Ter de encontrar o Paraguai nas quartas de final da Copa América, quinta-feira, em Porto Alegre, faz o Brasil relembrar os dois últimos encontros com o rival nesta fase da competição e temer os pênaltis. A seleção foi eliminada pelo adversário em 2011 e 2015 após perder seis cobranças nesses duelos, um aproveitamento muito ruim e que preocupa o time atual.

Nesta fase do torneio, as partidas serão decididas nos pênaltis se houver empate no tempo normal. Só haverá prorrogação a partir da semifinal. Por isso, o Brasil está atento à possibilidade de o Paraguai jogar na defesa e tentar levar a definição para as cobranças, fundamento bastante praticado nos treinamentos da equipe brasileira em Porto Alegre e outras cidades e motivo de atenção de Tite.

Apesar da importância dos jogadores em seus clubes, nenhum deles é o batedor oficial. Philippe Coutinho, por exemplo, fez quatro gols de pênalti na última temporada pelo Barcelona, mas só tem a chance de cobrar quando Messi não está em campo. O mesmo ocorre com Gabriel Jesus. Manchester City tem o argentino Agüero como cobrador. O brasileiro, ainda assim, marcou quatro vezes pelo time. Porém, ele perdeu pênalti contra o Peru, no último sábado.

────────────────────────────────────────

Responda com base na reportagem sobre o jogo entre Brasil e Paraguai:
(a) Em quais anos o Brasil foi eliminado pelo Paraguai nas quartas de final?
(b) A partir de qual fase do torneio haverá prorrogação?
(c) Quantos gols de pênalti Philippe Coutinho marcou pelo Barcelona na última temporada?
A listagem não tem papel algum neste exercício.

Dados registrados

────────────────────────────────────────

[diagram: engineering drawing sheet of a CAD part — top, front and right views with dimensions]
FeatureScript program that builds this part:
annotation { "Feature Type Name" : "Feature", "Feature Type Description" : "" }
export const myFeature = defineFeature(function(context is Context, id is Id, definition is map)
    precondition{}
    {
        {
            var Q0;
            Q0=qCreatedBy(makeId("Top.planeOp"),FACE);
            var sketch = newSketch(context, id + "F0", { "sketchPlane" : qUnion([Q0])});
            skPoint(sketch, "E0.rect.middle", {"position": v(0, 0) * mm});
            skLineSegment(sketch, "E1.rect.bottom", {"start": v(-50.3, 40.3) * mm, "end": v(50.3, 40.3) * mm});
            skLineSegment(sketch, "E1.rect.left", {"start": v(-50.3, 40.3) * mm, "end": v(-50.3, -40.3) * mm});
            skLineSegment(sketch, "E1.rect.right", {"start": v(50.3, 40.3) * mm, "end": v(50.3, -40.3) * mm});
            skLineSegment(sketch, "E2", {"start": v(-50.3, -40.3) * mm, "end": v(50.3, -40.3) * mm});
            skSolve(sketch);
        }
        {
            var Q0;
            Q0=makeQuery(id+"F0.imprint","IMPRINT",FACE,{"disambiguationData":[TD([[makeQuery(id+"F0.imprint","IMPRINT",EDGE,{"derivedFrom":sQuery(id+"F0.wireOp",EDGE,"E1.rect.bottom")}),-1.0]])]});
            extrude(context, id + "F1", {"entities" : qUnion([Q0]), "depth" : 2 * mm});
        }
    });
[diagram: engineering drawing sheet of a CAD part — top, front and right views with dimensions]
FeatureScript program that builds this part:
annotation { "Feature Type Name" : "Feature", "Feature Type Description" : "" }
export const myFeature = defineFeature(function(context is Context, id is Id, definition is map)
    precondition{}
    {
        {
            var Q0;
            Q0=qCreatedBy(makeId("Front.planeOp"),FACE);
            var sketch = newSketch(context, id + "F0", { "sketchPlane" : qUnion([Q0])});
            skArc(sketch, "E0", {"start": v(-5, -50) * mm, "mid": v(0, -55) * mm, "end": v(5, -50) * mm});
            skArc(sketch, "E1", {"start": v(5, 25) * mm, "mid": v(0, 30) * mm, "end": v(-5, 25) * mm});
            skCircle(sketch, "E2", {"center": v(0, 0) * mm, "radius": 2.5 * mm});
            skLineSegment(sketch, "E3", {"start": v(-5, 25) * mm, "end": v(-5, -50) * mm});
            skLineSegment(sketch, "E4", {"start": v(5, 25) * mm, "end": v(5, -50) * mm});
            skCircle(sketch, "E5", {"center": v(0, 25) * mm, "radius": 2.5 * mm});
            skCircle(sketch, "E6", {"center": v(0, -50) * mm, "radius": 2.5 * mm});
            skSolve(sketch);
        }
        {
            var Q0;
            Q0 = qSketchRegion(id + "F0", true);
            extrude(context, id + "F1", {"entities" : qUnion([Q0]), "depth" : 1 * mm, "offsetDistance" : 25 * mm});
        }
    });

────────────────────────────────────────

• [Solução do exercício]
(a) Em 2011 e 2015.
(b) A partir da semifinal.
(c) Quatro gols.